Murder, betrayal, fortunes lost, a Quincy Jones lawsuit, and a passion for singing and playing together are all part of the history of local British influenced new wave band Quincy. They came out of the famous New York City punk scene in 1978 at CBGBs.
Quincy signed the biggest record deal in history for a new band in 1980 with the biggest record company in the world. But who the hell are they? Let’s back up.
The two sets of songwriting brothers rented an old house in Collingswood, NJ in 1975 and formed the band. Friends from Haddon Heights High School, Steve & Brian Butler with Alex & Gerald (Emerick) Takach began playing local bars in the area like The Library II and The Red Apple (later The Galaxy). Drummer Mike Governa joined up at that time.

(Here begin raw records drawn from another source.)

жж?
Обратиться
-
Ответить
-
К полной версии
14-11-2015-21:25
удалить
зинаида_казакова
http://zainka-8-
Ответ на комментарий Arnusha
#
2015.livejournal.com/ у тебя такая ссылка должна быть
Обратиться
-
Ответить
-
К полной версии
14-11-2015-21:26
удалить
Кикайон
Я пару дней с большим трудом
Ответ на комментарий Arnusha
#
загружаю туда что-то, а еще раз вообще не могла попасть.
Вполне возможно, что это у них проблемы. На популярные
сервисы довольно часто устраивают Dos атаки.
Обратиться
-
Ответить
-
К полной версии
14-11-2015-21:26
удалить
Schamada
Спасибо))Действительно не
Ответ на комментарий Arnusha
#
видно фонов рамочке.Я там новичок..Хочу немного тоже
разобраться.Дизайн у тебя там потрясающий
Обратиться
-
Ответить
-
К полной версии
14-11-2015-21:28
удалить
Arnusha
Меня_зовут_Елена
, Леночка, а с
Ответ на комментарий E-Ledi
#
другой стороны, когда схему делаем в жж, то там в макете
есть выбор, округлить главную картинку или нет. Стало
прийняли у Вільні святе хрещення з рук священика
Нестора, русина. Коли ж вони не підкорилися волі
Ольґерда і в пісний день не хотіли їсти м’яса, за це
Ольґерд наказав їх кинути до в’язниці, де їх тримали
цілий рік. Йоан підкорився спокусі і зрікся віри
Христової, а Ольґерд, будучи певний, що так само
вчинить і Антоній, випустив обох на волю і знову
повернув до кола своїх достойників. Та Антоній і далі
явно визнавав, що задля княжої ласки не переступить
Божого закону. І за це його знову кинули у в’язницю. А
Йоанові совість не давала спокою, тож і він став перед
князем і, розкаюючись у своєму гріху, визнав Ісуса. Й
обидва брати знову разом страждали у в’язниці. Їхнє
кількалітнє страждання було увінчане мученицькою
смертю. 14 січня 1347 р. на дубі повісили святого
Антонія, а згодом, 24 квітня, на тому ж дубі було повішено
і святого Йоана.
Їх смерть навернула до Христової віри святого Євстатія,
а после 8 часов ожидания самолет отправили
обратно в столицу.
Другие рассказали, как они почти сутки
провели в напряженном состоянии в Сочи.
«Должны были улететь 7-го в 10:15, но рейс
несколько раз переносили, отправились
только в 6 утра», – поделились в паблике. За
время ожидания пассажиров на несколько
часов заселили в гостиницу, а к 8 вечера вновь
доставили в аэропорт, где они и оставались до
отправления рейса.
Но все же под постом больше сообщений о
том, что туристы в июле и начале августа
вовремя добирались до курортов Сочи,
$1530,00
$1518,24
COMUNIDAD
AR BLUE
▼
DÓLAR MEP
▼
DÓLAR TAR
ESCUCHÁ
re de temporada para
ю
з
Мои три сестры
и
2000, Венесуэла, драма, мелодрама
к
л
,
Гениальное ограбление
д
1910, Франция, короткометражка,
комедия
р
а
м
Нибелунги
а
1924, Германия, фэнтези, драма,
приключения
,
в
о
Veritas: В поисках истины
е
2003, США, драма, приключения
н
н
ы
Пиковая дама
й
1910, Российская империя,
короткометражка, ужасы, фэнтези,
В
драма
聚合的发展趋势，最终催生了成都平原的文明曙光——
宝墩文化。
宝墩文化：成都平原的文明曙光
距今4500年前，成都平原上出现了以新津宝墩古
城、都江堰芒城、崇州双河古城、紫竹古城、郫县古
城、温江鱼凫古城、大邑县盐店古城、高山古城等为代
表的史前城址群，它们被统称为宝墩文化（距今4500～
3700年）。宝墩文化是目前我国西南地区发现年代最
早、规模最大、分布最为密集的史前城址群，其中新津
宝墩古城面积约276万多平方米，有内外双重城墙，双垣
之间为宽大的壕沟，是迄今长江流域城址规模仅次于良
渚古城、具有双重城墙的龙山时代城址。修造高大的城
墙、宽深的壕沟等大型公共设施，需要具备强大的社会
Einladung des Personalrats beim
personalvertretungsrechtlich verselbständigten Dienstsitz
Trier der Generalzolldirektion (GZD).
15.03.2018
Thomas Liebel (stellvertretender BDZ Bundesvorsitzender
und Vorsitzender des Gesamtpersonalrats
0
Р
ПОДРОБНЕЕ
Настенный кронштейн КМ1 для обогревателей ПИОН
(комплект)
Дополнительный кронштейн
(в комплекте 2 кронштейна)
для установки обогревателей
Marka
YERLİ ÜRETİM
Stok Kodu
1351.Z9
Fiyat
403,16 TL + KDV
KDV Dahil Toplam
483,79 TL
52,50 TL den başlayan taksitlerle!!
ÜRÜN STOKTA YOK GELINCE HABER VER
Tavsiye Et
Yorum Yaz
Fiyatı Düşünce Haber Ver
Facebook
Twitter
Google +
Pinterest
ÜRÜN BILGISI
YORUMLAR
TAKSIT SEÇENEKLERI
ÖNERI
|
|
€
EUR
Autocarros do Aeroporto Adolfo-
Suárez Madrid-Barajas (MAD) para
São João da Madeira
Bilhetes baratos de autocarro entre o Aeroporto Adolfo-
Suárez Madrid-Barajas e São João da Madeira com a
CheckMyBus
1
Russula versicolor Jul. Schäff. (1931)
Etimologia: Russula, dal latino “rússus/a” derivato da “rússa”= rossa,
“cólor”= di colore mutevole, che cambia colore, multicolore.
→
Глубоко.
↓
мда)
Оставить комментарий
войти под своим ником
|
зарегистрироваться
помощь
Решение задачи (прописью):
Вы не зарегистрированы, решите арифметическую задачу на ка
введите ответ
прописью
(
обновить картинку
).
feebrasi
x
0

They caught the ear of promoter Don Driggs who offered a tour of the midwest playing South Dakota, Iowa, and Minnesota ballrooms. Unwilling to travel Mike Governa left the band and Bob Holden joined up. The band honed it’s skills and built a solid act. Upon their return while playing at a bar in Philadelphia (JC Dobbs) one of the members, Alex Takach, was stabbed to death in a random act of violence. A horrific turn of events. (The murder was never solved.)
After several grieving months, the devastated band members decided to continue. The clubs in Philadelphia refuse to hire them because of their association with the murder. Around this time punk rock emerged from England and the angry disenfranchised youths from that movement found Quincy joining the ranks. It was at this time a friend from the local club scene Wally Smith AKA Metro joined the line-up adding his unique brand of mischief and mayhem on keys and the chemistry was formed.

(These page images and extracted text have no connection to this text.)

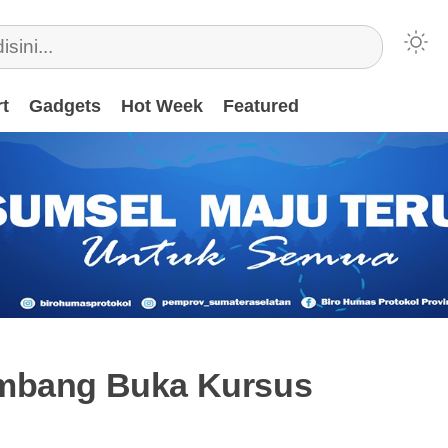
t
Gadgets
Hot Week
Featured
embang Buka Kursus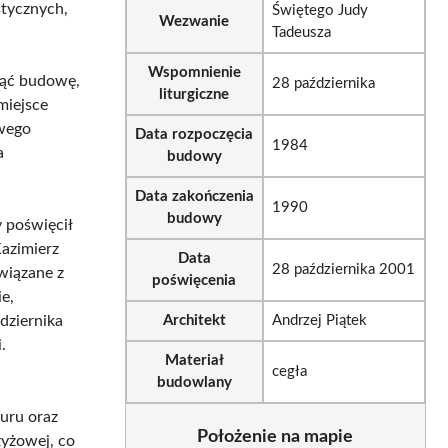
tycznych,
Świętego Judy
Wezwanie
Tadeusza
Wspomnienie
ząć budowę,
28 października
liturgiczne
miejsce
owego
Data rozpoczęcia
1984
a
budowy
Data zakończenia
1990
budowy
 poświęcił
Kazimierz
Data
28 października 2001
wiązane z
poświęcenia
e,
dziernika
Architekt
Andrzej Piątek
.
Materiał
cegła
budowlany
uru oraz
Położenie na mapie
yżowej, co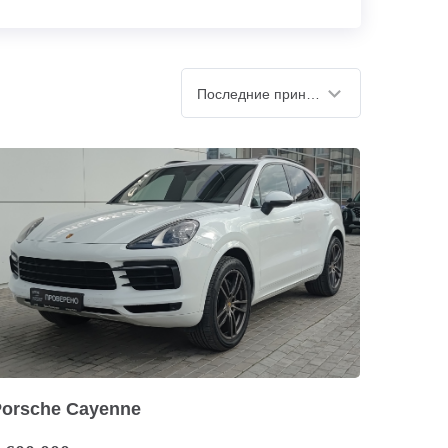
Последние принятые
Porsche Cayenne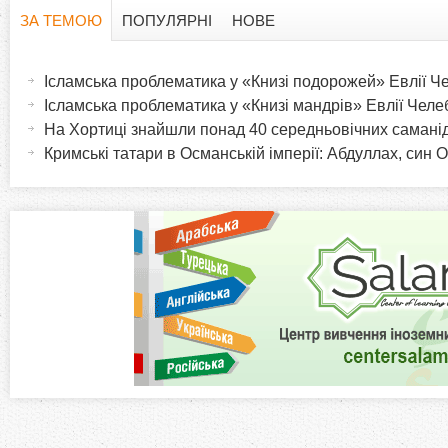
ЗА ТЕМОЮ
ПОПУЛЯРНІ
НОВЕ
H
(
а
Ісламська проблематика у «Книзі подорожей» Евлії Че
o
к
Ісламська проблематика у «Книзі мандрів» Евлії Челе
т
На Хортиці знайшли пона
r
и
Кримські татари в Османській імперії: Абдуллах, син 
в
i
н
а
z
в
к
o
л
а
n
д
к
t
а
)
a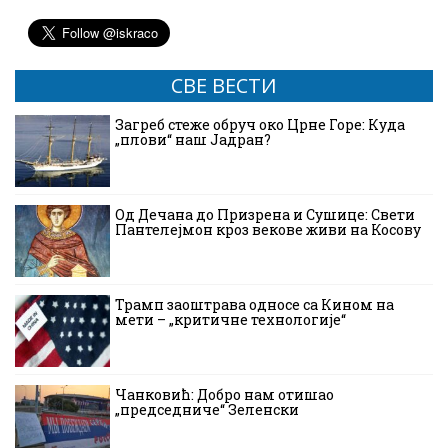
СВЕ ВЕСТИ
Загреб стеже обруч око Црне Горе: Куда
„плови“ наш Јадран?
Од Дечана до Призрена и Сушице: Свети
Пантелејмон кроз векове живи на Косову
Трамп заоштрава односе са Кином на
мети – „критичне технологије“
Чанковић: Добро нам отишао
„председниче“ Зеленски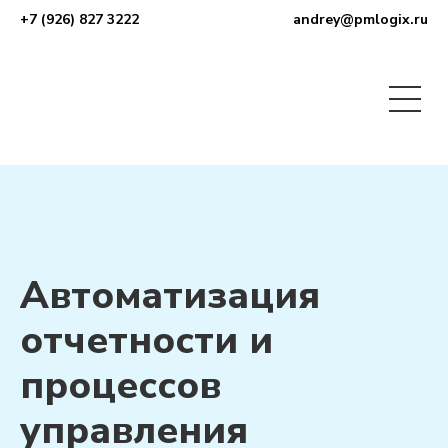
+7 (926) 827 3222
andrey@pmlogix.ru
Автоматизация
отчетности и
процессов
управления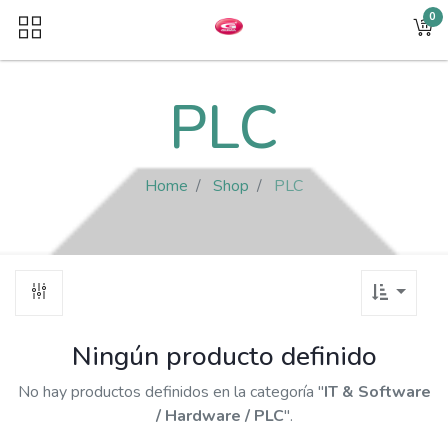
0
PLC
Home
Shop
PLC
Ningún producto definido
No hay productos definidos en la categoría "
IT & Software
/ Hardware / PLC
".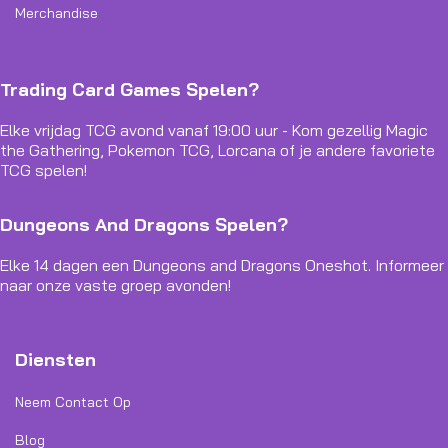
Merchandise
Trading Card Games Spelen?
Elke vrijdag TCG avond vanaf 19:00 uur - Kom gezellig Magic
the Gathering, Pokemon TCG, Lorcana of je andere favoriete
TCG spelen!
Dungeons And Dragons Spelen?
Elke 14 dagen een Dungeons and Dragons Oneshot. Informeer
naar onze vaste groep avonden!
Diensten
Neem Contact Op
Blog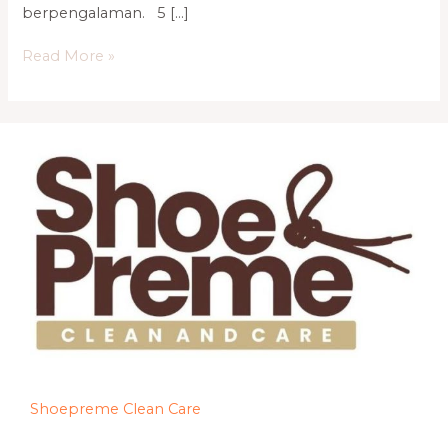
berpengalaman. 5 […]
Read More »
Shoepreme Clean Care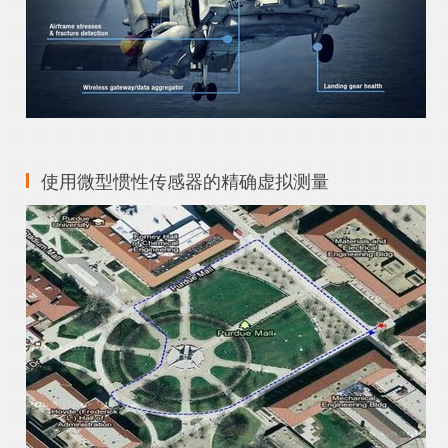
使用微型惯性传感器的精确虚拟测量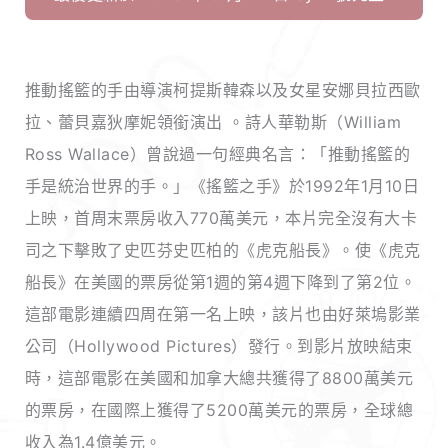
推動搖籃的手由導演柯提斯韓森以及女星安娜貝拉西歐
拉、蕾貝嘉狄摩妮領銜演出 。詩人華勒斯（William
Ross Wallace）曾說過一句經典名言：「推動搖籃的
手是統治世界的手。」《搖籃之手》於1992年1月10日
上映，首周末票房收入770萬美元，本片完全沒有大卡
司之下擊敗了史匹芬史匹柏的《虎克船長》。使《虎克
船長》在美國的票房從第1週的第4週下降到了第2位。
這部電影連續四周在第一名上映，該片也由好萊塢影業
公司（Hollywood Pictures）發行。到影片放映結束
時，這部電影在美國和加拿大總共獲得了8800萬美元
的票房，在國際上獲得了5200萬美元的票房，全球總
收入為1.4億美元。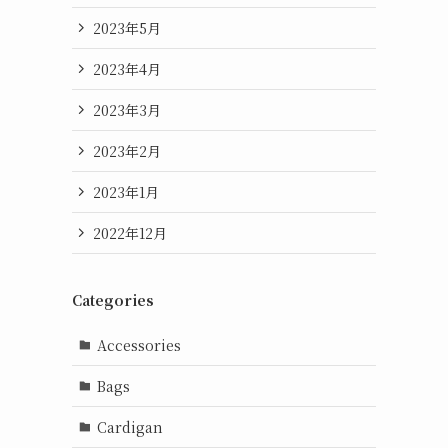
2023年5月
2023年4月
2023年3月
2023年2月
2023年1月
2022年12月
Categories
Accessories
Bags
Cardigan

Looking to get signed to a record deal they began playing in New York City at Max’s Kansas City, Great Gildersleeves, and CBGBs where owner Hilly Krystal took an interest and signed the band to a management contract and released their first single on CBGB records. Still playing clubs all over New Jersey they started playing CBGBs regularly.
Soon record labels took an interest and a bidding war for the band ensued. The excitement grew. Word of the the band’s good fortune and impending success brought some unwanted attention. Vultures wanting money and lawsuits from every crackpot the band had met along the way emerged. Even the famous Quincy Jones sued the band eventually preventing what should’ve been a meteoric rise to success and fame. The impact of that lawsuit delivered what would turn out to be the fatal blow. Forced to change the name and losing favor with Columbia Records things went south.
The band continued to write and record but after several years of trying to rebuild it’s momentum the members went their separate ways continuing on in various musical projects such as Smash Palace, Crosstown Traffic, Lulu Temple, and The Dukes of Destiny.
The songs, the music, the fun, and the friendship was always at the center. All these years later the same members of Quincy are coming together again. In New Jersey where it started.